WHAT YOU SHOULD DO
Pictures stay out of the copy. Everything else in the records must be repeated exactly.

=-=-=-=-=

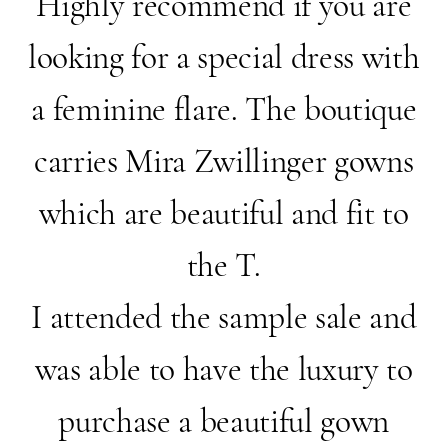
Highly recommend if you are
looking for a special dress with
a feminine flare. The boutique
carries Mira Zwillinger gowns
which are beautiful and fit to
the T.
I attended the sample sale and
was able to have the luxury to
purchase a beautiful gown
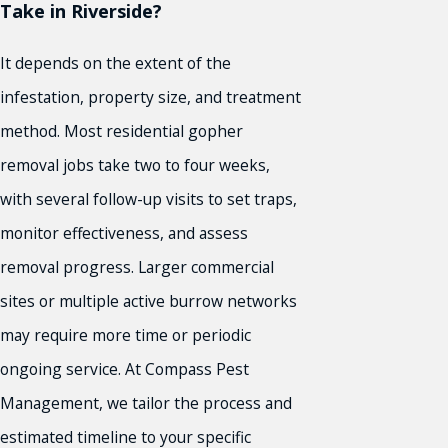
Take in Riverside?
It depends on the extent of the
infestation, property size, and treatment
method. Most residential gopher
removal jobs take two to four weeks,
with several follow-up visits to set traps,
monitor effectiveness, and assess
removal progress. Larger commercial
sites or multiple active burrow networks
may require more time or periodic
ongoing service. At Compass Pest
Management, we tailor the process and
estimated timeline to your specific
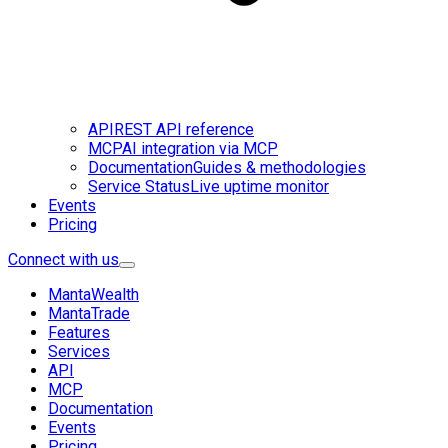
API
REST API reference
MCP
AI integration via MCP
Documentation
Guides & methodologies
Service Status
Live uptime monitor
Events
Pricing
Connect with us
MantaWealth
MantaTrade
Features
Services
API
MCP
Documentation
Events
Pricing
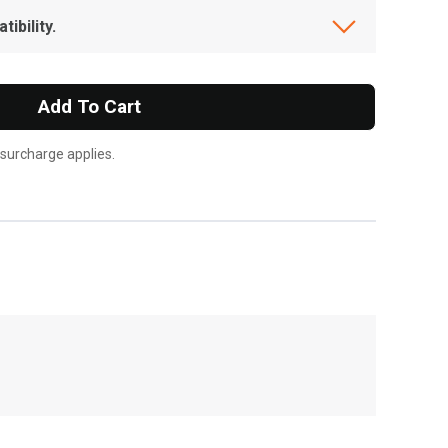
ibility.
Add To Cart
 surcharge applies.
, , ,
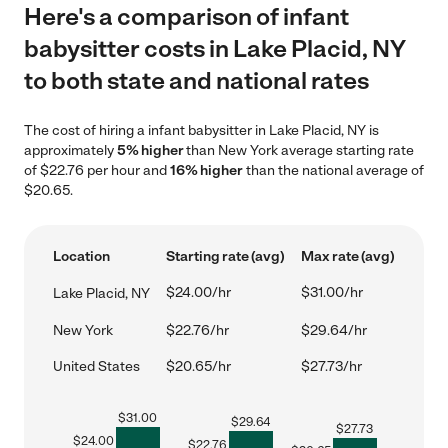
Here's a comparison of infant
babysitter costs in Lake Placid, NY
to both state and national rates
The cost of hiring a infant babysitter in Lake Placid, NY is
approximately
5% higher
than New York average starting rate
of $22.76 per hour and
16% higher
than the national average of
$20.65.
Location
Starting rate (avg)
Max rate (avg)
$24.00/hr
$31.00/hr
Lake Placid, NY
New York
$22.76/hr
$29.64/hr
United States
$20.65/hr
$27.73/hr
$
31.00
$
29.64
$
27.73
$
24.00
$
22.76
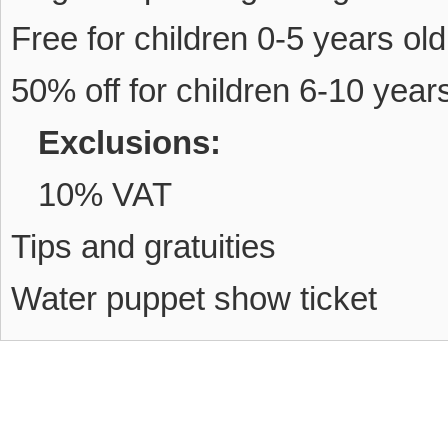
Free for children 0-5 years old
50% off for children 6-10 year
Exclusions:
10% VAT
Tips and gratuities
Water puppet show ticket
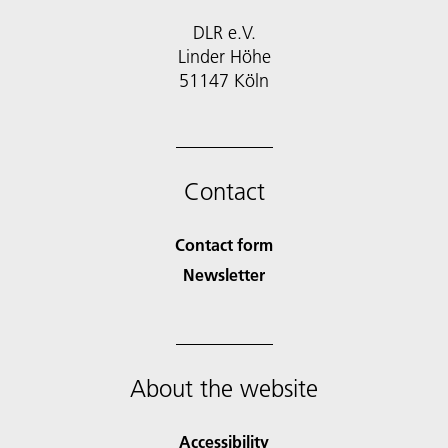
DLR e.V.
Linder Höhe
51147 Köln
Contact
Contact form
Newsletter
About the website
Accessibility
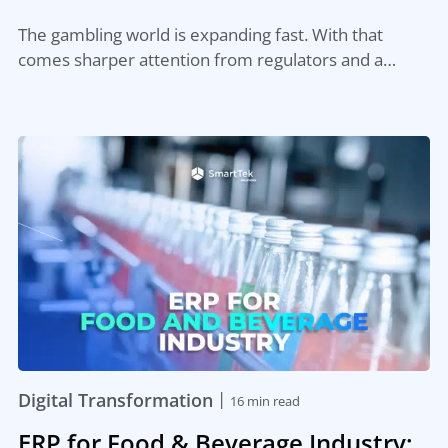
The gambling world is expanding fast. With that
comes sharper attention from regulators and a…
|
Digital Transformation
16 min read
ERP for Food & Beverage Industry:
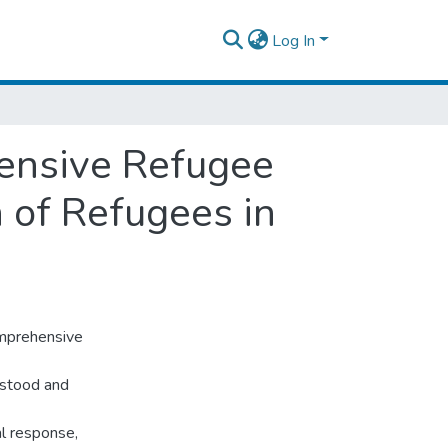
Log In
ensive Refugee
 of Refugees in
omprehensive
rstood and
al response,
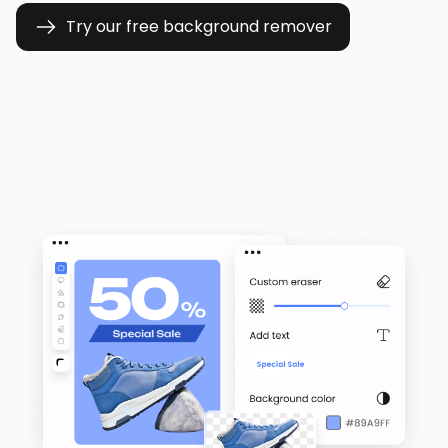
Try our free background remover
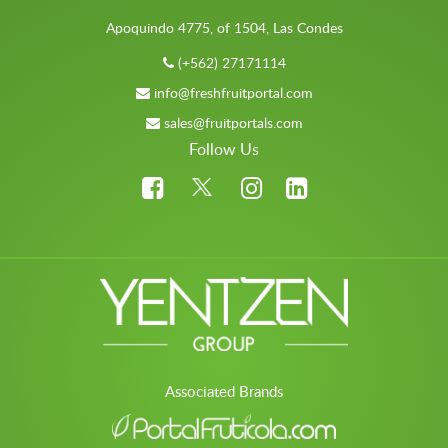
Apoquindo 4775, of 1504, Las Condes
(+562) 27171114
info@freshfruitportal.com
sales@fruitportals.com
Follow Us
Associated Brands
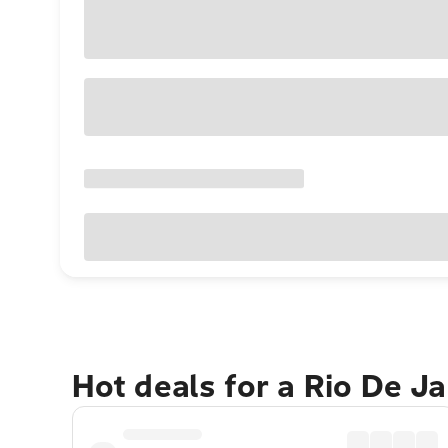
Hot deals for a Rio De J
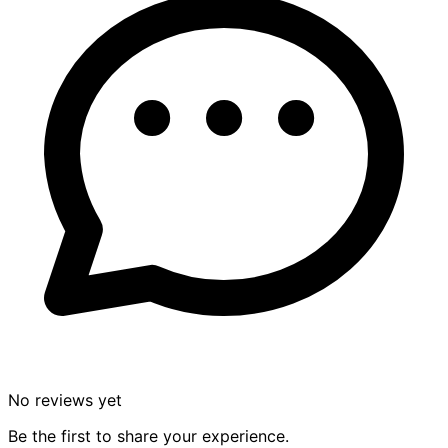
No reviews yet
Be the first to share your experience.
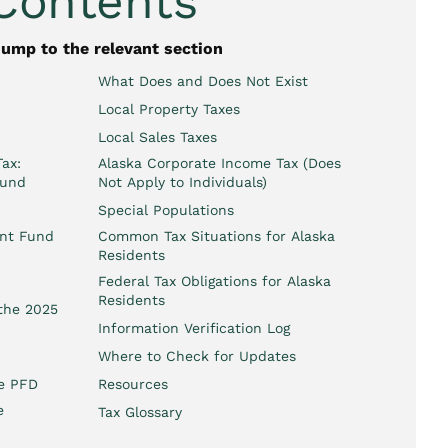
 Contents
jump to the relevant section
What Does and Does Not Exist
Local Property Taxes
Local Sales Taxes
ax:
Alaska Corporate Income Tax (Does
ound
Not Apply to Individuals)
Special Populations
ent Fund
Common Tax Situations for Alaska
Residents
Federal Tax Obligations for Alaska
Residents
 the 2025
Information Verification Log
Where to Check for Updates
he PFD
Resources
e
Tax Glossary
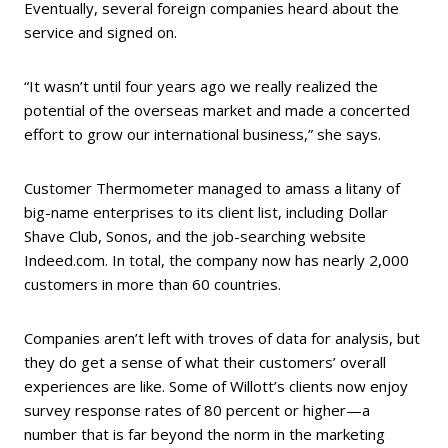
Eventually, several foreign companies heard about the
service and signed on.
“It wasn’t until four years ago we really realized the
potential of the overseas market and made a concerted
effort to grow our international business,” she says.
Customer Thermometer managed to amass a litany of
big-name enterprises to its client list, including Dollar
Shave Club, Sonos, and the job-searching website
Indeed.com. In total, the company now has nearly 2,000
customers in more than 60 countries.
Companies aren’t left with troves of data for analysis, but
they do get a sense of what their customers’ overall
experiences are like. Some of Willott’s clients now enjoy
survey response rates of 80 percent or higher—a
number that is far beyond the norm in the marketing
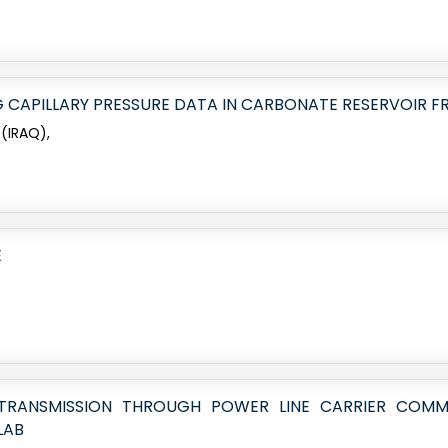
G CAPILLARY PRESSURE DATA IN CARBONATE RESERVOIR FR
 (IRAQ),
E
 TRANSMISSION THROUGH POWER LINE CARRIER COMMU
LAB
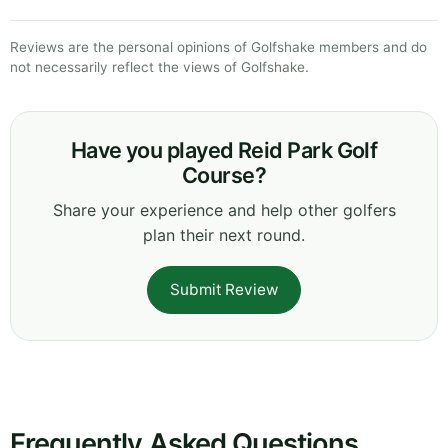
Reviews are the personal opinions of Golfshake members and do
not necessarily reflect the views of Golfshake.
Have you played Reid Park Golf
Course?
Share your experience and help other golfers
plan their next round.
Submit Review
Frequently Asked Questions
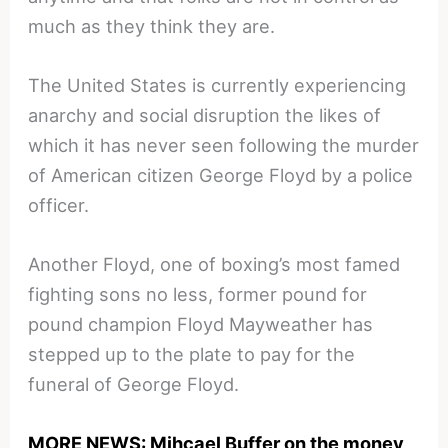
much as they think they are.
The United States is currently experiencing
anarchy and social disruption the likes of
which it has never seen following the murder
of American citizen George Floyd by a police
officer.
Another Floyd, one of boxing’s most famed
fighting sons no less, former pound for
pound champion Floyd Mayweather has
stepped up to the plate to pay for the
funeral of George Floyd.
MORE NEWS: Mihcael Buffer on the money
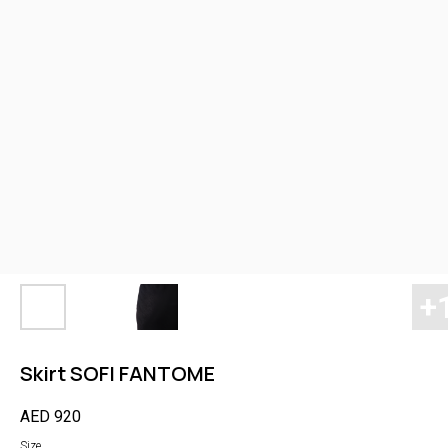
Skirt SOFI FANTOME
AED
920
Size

=-=-=-=-=

SOLUTION TO THE EXERCISE
Highly recommend if you are
looking for a special dress with
a feminine flare. The boutique
carries Mira Zwillinger gowns
which are beautiful and fit to
the T.
I attended the sample sale and
was able to have the luxury to
purchase a beautiful gown
Take in Riverside?
It depends on the extent of the
infestation, property size, and treatment
method. Most residential gopher
removal jobs take two to four weeks,
with several follow-up visits to set traps,
monitor effectiveness, and assess
removal progress. Larger commercial
sites or multiple active burrow networks
may require more time or periodic
ongoing service. At Compass Pest
Management, we tailor the process and
estimated timeline to your specific
API
REST API reference
MCP
AI integration via MCP
Documentation
Guides & methodologies
Service Status
Live uptime monitor
Events
Pricing
Connect with us
MantaWealth
MantaTrade
Features
Services
API
MCP
Documentation
Events
Pricing
ibility.
Add To Cart
 surcharge applies.
, , ,
Here's a comparison of infant
babysitter costs in Lake Placid, NY
to both state and national rates
The cost of hiring a infant babysitter in Lake Placid, NY is
approximately
5% higher
than New York average starting rate
of $22.76 per hour and
16% higher
than the national average of
$20.65.
Location
Starting rate (avg)
Max rate (avg)
$24.00/hr
$31.00/hr
Lake Placid, NY
New York
$22.76/hr
$29.64/hr
United States
$20.65/hr
$27.73/hr
$
31.00
$
29.64
$
27.73
$
24.00
$
22.76
Free for children 0-5 years old
50% off for children 6-10 year
Exclusions:
10% VAT
Tips and gratuities
Water puppet show ticket
DLR e.V.
Linder Höhe
51147 Köln
Contact
Contact form
Newsletter
About the website
Accessibility
The gambling world is expanding fast. With that
comes sharper attention from regulators and a…
|
Digital Transformation
16 min read
ERP for Food & Beverage Industry:
Log In
ensive Refugee
 of Refugees in
omprehensive
rstood and
al response,
Try our free background remover
Apoquindo 4775, of 1504, Las Condes
(+562) 27171114
info@freshfruitportal.com
sales@fruitportals.com
Follow Us
Associated Brands
Hot deals for a Rio De J
No reviews yet
Be the first to share your experience.
 Contents
jump to the relevant section
What Does and Does Not Exist
Local Property Taxes
Local Sales Taxes
ax:
Alaska Corporate Income Tax (Does
ound
Not Apply to Individuals)
Special Populations
ent Fund
Common Tax Situations for Alaska
Residents
Federal Tax Obligations for Alaska
Residents
 the 2025
Information Verification Log
Where to Check for Updates
he PFD
Resources
e
Tax Glossary
Eventually, several foreign companies heard about the
service and signed on.
“It wasn’t until four years ago we really realized the
potential of the overseas market and made a concerted
effort to grow our international business,” she says.
Customer Thermometer managed to amass a litany of
big-name enterprises to its client list, including Dollar
Shave Club, Sonos, and the job-searching website
Indeed.com. In total, the company now has nearly 2,000
customers in more than 60 countries.
Companies aren’t left with troves of data for analysis, but
they do get a sense of what their customers’ overall
experiences are like. Some of Willott’s clients now enjoy
survey response rates of 80 percent or higher—a
number that is far beyond the norm in the marketing
G CAPILLARY PRESSURE DATA IN CARBONATE RESERVOIR FR
 (IRAQ),
E
 TRANSMISSION THROUGH POWER LINE CARRIER COMMU
LAB
Reviews are the personal opinions of Golfshake members and do
not necessarily reflect the views of Golfshake.
Have you played Reid Park Golf
Course?
Share your experience and help other golfers
plan their next round.
Submit Review
Frequently Asked Questions
much as they think they are.
The United States is currently experiencing
anarchy and social disruption the likes of
which it has never seen following the murder
of American citizen George Floyd by a police
officer.
Another Floyd, one of boxing’s most famed
fighting sons no less, former pound for
pound champion Floyd Mayweather has
stepped up to the plate to pay for the
funeral of George Floyd.
MORE NEWS: Mihcael Buffer on the money
Skirt SOFI FANTOME
AED
920
Size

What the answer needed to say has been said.